======== Available data ========

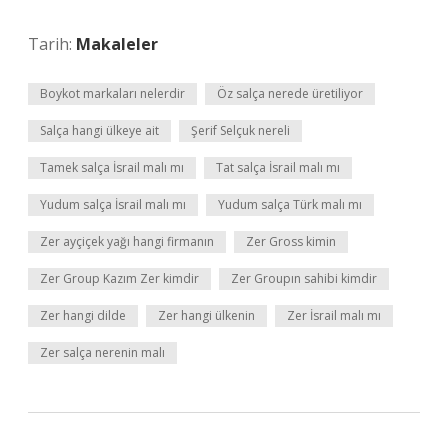
Tarih:
Makaleler
Boykot markaları nelerdir
Öz salça nerede üretiliyor
Salça hangi ülkeye ait
Şerif Selçuk nereli
Tamek salça İsrail malı mı
Tat salça İsrail malı mı
Yudum salça İsrail malı mı
Yudum salça Türk malı mı
Zer ayçiçek yağı hangi firmanın
Zer Gross kimin
Zer Group Kazım Zer kimdir
Zer Groupın sahibi kimdir
Zer hangi dilde
Zer hangi ülkenin
Zer İsrail malı mı
Zer salça nerenin malı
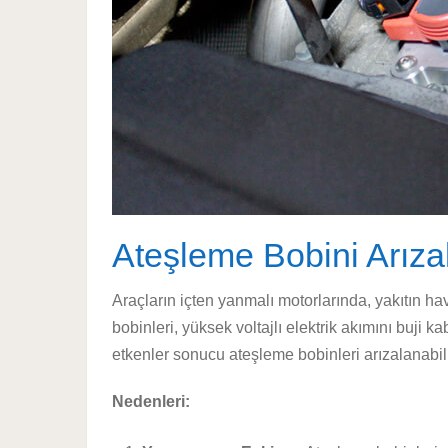
Ateşleme Bobini Arızal
Araçların içten yanmalı motorlarında, yakıtın ha
bobinleri, yüksek voltajlı elektrik akımını buji k
etkenler sonucu ateşleme bobinleri arızalanabili
Nedenleri:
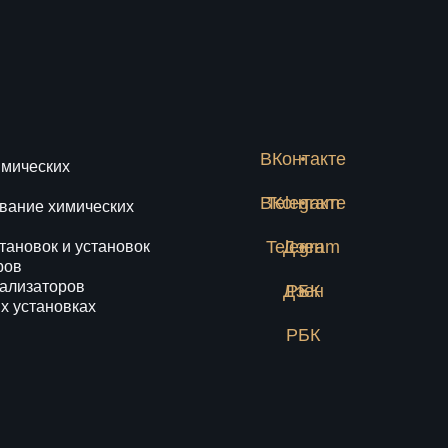
ВКонтакте
имических
ВКонтакте
Telegram
вание химических
Telegram
Дзен
тановок и установок
ров
тализаторов
Дзен
РБК
х установках
РБК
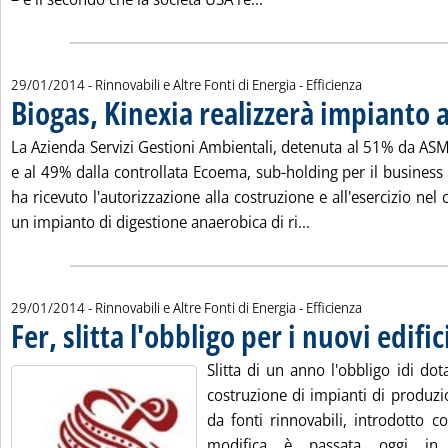
29/01/2014
- Rinnovabili e Altre Fonti di Energia - Efficienza
Biogas, Kinexia realizzerà impianto 
La Azienda Servizi Gestioni Ambientali, detenuta al 51% da AS
e al 49% dalla controllata Ecoema, sub-holding per il business
ha ricevuto l'autorizzazione alla costruzione e all'esercizio ne
Leggi tutta la notiz
un impianto di digestione anaerobica di ri...
29/01/2014
- Rinnovabili e Altre Fonti di Energia - Efficienza
Fer, slitta l'obbligo per i nuovi edific
Slitta di un anno l'obbligo idi dota
costruzione di impianti di produzi
da fonti rinnovabili, introdotto c
modifica è passata oggi in 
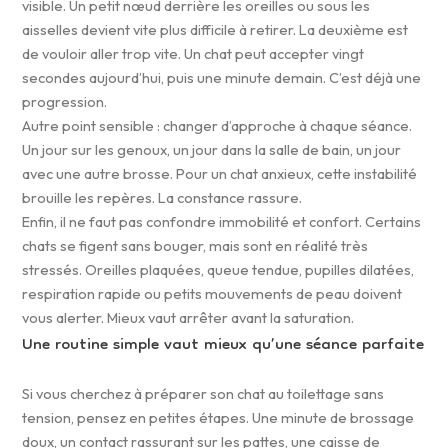
visible. Un petit nœud derrière les oreilles ou sous les
aisselles devient vite plus difficile à retirer. La deuxième est
de vouloir aller trop vite. Un chat peut accepter vingt
secondes aujourd’hui, puis une minute demain. C’est déjà une
progression.
Autre point sensible : changer d’approche à chaque séance.
Un jour sur les genoux, un jour dans la salle de bain, un jour
avec une autre brosse. Pour un chat anxieux, cette instabilité
brouille les repères. La constance rassure.
Enfin, il ne faut pas confondre immobilité et confort. Certains
chats se figent sans bouger, mais sont en réalité très
stressés. Oreilles plaquées, queue tendue, pupilles dilatées,
respiration rapide ou petits mouvements de peau doivent
vous alerter. Mieux vaut arrêter avant la saturation.
Une routine simple vaut mieux qu’une séance parfaite
Si vous cherchez à préparer son chat au toilettage sans
tension, pensez en petites étapes. Une minute de brossage
doux, un contact rassurant sur les pattes, une caisse de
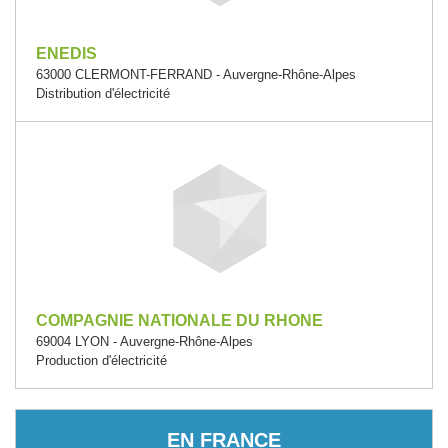
ENEDIS
63000 CLERMONT-FERRAND - Auvergne-Rhône-Alpes
Distribution d'électricité
COMPAGNIE NATIONALE DU RHONE
69004 LYON - Auvergne-Rhône-Alpes
Production d'électricité
EN FRANCE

========

Exercise prompt:
Transcribe the lines of the data word for word, beginning at the line that contains "visible. Un petit" and stopping after the line that contains "doux, un contact".

Response to the task:
visible. Un petit nœud derrière les oreilles ou sous les
aisselles devient vite plus difficile à retirer. La deuxième est
de vouloir aller trop vite. Un chat peut accepter vingt
secondes aujourd’hui, puis une minute demain. C’est déjà une
progression.
Autre point sensible : changer d’approche à chaque séance.
Un jour sur les genoux, un jour dans la salle de bain, un jour
avec une autre brosse. Pour un chat anxieux, cette instabilité
brouille les repères. La constance rassure.
Enfin, il ne faut pas confondre immobilité et confort. Certains
chats se figent sans bouger, mais sont en réalité très
stressés. Oreilles plaquées, queue tendue, pupilles dilatées,
respiration rapide ou petits mouvements de peau doivent
vous alerter. Mieux vaut arrêter avant la saturation.
Une routine simple vaut mieux qu’une séance parfaite
Si vous cherchez à préparer son chat au toilettage sans
tension, pensez en petites étapes. Une minute de brossage
doux, un contact rassurant sur les pattes, une caisse de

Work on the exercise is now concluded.